In Black Library Book Club, I pick Black Library texts pretty much at random that I have encountered in second hand book shops or have grabbed for a bargain online. If anything, I’m more tempted by novelists, novels and characters I’ve not come across before. I enjoy reading them for pleasure and offer here nothing more than an armchair pulp fantasy fiction fan’s casual review:

Heldenhammer
Graham McNeill
(Black Library Publishing, 2008)
Summary:
Sigmar Heldenhammer, the mighty son of King Bjorn of the Unberogens, finds himself forced into leadership of his tribe following family tragedy. A young yet charismatic and mighty warrior, he and his fellow tribesmen - a varied cast of men, women, dwarfs - must face down ravening hordes of Norsii and orcs and goblins from the scarred wastelands to the far North of their territories. And Sigmar, somewhat of an upstart, must convince them all to unite behind his vision of a unified Empire of Men. Heldenhammer, the first in the Sigmar trilogy of novels by Graham McNeill, deals with a time far in the past of the Warhammer Old World. This volume charts Sigmar’s rise to awesome power, his burgeoning desires and ambitions to unite the World of Men against vast hordes of orcs and countless other enemies, and safeguard the fate of humankind for generations to come.
Review:
I’ve read plenty of McNeill’s work over the years, and I’ll admit I do tend to champion him as one of the most consistently readable Black Library authors from the stable of talent they have up their sleeves. His contributions to the eye-wateringly vast Horus Heresy series alone stand out as fine examples of sci-fi novels that I think even a ‘non-fan’ of Warhammer might enjoy, or at least not find too difficult to grasp without knowledge of the lore. I hadn’t, to date, come across much of his work in a Warhammer Old World setting, however, so to encounter Heldenhammer was a particular pleasure.
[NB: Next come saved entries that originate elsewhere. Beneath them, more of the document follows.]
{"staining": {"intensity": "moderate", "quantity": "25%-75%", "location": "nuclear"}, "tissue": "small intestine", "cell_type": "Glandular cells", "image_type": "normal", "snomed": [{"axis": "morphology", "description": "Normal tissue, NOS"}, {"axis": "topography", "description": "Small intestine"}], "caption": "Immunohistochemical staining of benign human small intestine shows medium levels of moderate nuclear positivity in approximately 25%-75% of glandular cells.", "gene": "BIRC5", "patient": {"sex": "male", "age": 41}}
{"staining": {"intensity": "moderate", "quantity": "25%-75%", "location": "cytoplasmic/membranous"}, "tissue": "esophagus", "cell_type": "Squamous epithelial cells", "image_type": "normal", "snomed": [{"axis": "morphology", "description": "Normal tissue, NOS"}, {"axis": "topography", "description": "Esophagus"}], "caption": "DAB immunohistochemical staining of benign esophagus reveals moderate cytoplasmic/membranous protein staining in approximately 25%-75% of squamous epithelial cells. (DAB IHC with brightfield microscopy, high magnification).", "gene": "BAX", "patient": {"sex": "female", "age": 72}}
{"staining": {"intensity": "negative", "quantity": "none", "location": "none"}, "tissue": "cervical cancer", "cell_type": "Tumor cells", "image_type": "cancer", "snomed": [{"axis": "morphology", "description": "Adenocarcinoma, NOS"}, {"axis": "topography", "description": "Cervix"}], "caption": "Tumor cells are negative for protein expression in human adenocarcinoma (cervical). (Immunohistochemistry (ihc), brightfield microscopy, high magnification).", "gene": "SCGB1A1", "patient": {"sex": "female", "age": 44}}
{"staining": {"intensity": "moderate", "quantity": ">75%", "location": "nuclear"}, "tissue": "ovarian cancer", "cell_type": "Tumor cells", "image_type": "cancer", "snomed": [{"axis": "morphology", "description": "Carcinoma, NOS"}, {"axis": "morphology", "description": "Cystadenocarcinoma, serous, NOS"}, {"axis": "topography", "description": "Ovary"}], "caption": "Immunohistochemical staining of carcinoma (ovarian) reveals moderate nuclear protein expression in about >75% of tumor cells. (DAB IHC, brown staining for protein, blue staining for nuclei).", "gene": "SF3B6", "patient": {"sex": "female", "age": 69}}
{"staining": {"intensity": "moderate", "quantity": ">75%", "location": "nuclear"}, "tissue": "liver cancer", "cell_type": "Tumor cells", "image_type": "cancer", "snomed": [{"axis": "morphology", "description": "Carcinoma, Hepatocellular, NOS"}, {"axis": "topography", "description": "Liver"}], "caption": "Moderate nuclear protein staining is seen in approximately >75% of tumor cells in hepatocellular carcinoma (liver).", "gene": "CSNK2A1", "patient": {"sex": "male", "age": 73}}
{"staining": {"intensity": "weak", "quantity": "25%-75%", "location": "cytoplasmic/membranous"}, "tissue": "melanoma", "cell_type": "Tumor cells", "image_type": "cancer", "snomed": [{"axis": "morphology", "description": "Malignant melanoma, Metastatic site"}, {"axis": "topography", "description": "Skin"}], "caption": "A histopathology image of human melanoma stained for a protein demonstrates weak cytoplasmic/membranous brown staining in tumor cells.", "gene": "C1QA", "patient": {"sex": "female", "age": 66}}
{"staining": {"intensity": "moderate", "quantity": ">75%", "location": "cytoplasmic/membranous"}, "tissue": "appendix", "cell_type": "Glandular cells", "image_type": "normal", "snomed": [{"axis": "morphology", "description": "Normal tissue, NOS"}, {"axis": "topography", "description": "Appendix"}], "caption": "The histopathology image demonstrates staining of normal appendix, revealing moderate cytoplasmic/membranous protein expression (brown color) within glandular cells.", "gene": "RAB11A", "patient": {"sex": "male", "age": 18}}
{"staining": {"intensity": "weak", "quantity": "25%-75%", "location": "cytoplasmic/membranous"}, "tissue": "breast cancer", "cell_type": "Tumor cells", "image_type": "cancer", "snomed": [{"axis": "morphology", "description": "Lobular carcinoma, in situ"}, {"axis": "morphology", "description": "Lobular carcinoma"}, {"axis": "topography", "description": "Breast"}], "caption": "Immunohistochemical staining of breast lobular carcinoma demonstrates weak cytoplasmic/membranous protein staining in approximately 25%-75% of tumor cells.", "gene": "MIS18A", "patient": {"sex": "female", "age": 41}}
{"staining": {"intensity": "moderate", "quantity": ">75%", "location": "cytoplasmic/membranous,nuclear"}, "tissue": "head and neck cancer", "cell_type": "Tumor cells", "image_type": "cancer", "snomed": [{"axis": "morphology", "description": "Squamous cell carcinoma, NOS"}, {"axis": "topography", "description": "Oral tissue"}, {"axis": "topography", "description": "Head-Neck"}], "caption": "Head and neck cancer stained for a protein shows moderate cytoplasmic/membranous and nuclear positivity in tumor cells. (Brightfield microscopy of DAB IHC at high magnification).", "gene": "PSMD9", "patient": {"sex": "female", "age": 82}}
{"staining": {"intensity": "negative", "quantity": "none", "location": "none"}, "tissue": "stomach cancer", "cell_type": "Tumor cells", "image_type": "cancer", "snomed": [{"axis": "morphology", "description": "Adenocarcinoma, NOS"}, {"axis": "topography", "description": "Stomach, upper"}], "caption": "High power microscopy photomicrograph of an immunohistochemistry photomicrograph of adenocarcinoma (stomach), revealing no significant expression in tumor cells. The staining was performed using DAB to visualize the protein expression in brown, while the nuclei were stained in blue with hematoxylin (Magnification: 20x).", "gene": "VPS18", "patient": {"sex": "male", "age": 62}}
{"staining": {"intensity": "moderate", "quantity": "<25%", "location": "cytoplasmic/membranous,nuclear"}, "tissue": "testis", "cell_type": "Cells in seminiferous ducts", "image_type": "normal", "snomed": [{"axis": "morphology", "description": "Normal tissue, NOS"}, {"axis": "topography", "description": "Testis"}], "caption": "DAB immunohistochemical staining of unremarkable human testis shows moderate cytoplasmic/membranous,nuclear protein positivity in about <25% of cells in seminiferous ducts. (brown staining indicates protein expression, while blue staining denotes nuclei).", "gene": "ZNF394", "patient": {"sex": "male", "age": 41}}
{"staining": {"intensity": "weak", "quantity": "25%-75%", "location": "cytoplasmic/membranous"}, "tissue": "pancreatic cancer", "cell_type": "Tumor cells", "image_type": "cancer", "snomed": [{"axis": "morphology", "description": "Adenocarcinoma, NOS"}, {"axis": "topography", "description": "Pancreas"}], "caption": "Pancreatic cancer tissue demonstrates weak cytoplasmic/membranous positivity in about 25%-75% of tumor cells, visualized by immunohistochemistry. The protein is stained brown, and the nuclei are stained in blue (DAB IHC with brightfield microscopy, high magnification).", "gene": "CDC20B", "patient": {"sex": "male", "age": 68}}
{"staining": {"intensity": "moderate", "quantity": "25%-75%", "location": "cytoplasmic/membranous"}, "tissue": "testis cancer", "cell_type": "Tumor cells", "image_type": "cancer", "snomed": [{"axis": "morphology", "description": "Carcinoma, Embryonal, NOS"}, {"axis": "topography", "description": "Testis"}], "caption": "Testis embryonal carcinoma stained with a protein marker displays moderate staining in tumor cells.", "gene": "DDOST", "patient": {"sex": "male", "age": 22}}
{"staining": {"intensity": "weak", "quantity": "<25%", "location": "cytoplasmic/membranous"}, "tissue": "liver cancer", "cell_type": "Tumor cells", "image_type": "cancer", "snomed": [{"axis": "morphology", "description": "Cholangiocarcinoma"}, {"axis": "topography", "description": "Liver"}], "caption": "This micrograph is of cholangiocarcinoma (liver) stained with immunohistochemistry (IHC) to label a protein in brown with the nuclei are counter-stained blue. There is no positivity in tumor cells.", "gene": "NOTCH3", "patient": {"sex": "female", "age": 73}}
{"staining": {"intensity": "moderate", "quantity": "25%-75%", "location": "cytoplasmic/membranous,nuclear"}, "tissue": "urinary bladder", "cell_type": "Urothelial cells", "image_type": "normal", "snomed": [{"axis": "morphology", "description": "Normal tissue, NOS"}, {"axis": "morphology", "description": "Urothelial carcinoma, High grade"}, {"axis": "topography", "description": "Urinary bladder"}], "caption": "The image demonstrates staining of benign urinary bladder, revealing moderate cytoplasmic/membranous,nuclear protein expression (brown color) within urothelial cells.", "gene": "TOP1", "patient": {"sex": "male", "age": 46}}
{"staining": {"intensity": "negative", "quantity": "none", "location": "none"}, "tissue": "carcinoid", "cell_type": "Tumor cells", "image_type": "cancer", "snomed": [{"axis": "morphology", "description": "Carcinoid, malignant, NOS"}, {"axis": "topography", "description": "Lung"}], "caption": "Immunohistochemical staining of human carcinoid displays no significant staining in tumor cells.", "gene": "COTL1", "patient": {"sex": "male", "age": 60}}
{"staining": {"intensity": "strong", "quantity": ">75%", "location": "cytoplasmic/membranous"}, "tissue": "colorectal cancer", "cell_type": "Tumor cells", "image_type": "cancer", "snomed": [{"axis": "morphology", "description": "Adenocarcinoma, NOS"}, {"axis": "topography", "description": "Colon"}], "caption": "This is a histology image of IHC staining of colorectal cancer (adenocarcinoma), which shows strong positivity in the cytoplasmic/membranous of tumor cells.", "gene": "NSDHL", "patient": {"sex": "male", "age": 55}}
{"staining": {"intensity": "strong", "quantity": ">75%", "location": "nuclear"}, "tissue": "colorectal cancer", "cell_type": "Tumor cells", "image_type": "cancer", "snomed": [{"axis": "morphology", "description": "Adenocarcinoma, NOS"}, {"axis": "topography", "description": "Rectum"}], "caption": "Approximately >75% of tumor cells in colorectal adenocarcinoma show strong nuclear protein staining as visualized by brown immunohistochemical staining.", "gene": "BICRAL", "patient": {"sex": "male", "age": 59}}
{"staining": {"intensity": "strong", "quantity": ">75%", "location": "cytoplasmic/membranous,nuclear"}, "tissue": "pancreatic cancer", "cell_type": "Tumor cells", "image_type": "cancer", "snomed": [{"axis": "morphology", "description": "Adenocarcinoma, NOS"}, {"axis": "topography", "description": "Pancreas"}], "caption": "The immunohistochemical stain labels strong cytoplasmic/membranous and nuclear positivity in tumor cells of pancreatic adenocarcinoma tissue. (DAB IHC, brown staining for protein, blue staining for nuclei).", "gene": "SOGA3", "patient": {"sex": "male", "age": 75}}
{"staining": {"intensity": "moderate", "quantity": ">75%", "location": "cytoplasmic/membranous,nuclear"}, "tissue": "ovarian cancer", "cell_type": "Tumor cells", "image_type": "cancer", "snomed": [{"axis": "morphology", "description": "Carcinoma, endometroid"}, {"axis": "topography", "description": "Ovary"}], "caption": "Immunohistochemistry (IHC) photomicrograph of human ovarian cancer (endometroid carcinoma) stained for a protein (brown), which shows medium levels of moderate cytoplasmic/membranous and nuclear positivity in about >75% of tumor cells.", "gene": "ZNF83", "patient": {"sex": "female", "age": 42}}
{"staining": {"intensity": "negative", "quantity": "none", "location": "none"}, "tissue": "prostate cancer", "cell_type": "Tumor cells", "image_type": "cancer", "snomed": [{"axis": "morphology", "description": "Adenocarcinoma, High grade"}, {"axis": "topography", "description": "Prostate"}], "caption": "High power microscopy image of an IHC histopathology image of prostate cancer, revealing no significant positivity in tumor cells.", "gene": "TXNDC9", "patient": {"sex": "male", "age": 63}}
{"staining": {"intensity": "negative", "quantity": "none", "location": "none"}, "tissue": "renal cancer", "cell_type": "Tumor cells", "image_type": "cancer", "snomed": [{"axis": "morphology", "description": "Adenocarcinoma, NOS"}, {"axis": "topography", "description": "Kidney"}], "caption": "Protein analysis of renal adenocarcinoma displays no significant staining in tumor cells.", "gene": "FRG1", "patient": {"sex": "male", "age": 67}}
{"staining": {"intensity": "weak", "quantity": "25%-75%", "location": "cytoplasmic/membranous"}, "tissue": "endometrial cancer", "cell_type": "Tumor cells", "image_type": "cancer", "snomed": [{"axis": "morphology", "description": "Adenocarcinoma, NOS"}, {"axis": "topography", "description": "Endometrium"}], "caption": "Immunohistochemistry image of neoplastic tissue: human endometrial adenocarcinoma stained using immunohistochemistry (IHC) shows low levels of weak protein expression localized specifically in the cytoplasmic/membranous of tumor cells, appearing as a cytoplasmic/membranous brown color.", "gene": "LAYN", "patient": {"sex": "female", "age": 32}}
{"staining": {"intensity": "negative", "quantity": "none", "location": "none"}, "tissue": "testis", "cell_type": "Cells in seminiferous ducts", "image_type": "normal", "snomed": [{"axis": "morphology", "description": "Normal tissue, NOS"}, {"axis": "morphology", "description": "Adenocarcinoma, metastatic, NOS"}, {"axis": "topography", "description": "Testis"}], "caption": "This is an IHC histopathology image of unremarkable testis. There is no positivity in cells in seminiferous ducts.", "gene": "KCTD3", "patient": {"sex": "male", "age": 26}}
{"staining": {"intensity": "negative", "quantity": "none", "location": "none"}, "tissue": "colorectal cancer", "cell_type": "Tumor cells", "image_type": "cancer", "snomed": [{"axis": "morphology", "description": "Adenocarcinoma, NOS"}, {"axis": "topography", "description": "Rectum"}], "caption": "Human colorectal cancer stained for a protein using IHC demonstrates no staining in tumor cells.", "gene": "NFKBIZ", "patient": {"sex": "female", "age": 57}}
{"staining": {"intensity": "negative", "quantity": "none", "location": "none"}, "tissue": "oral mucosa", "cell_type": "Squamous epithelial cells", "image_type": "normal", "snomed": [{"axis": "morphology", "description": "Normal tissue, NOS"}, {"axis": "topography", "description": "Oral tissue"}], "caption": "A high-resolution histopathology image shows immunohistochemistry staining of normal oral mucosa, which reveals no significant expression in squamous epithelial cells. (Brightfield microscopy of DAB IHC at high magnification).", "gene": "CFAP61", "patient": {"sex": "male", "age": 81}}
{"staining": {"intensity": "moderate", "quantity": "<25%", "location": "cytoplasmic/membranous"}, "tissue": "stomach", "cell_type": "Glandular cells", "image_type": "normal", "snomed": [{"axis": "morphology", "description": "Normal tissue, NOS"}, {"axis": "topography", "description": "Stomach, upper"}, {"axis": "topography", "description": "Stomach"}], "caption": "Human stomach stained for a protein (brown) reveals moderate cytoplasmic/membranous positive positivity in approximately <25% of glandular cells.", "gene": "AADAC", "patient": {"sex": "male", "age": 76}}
I tend to find McNeill is eminently able to build credible casts of characters who slot readily into narratives that move along at a decent pace. McNeill couches them in well-encapsulated arcs that aren’t ever shy of making nods to a handful of classical tropes without ever getting baggy. It’s something, sadly, that I’ve found can be a problem occasionally with Black Library texts - some could have fared better as short stories, or novellas, and so on. Incidentally, I wonder how many Black Library novels clock in at almost exactly 400 pages?
In Heldenhammer, we are introduced to Sigmar as an idealistic and very much in-love member of his tribe who, according to his father, King Bjoern, still has plenty of growing up to do before he inherits the title. So far, so quasi-Viking fantasy. He’s surrounded by a rich cast of friends with whom he bounces from one skirmish to another, earning stripes smashing serious orc face. Double tragedy occurs, however, which serves as a key juncture in Sigmar’s heroic journey and McNeill guarantees that things rocket on apace from there.
Gerreon, one of Sigmar’s oldest friends and compadres, is quickly set up as an antihero with a grudge to settle. Misguided, he is convinced Sigmar is responsible for one of the aforementioned tragic events that determines much of the course of the narrative. And, if we widen the wedge here, arguably, the course of Old World history. I would say that McNeill’s only swing and miss with this one is that Gerreon’s part in this tale is just not quite neatly and conclusively tidied over by the end. Of course, I’m sure that has something to do with it being a trilogy and the second of the books is hot on the tails of this one, but it just felt the tiniest bit misplaced.
The narrative culminates in an absolutely barnstorming battle against a ravening horde of greenskins, led by their beastly warlord-on-wyvern, and we are treated to a well-justified and detailed beginning for Sigmar who manages somehow to unite a disparate and cantankerous array of tribesmen and women to a common goal. Of particular note was a very well constructed and written quasi-purgatory scene in which we see two key characters meet again and decide on the fate of much of the Old World. An odd comparison, but one I hope you’ll tolerate - I was reminded of Harry Potter meeting Dumbledore in a spiritual Platform 9 ¾, and their deus ex-ish discussion of what has happened, and what could be to come. It slappeth, as I believe the youth are wont to say.
I’m growing to really enjoy the flavour of the ‘Time of Legends’ series, one which I wasn’t aware of until picking up a couple of the titles for this blog. With Heldenhammer, squint, and you have in your hands any title from Bernard Cornwell’s The Saxon Stories. We have warring tribes, we have massive blokes with massive muscles and massive beards, we have drinking halls, we have bosomy barmaids and mighty warrior women. McNeill just goes for a little more pepper in the proverbial pot and gives us dwarfs, orcs, wyverns and some good old fashioned Old World magic to boot. For my money, it’s as close to a Silmarillion-esque foundation mythos text for the Old World as we could have asked for, but without all the elf-song and slightly over-long poetry. I was really, really keen to see what McNeill was going to do with an origin story for a character whose lore I thought could always have been enriched, and I wasn’t disappointed.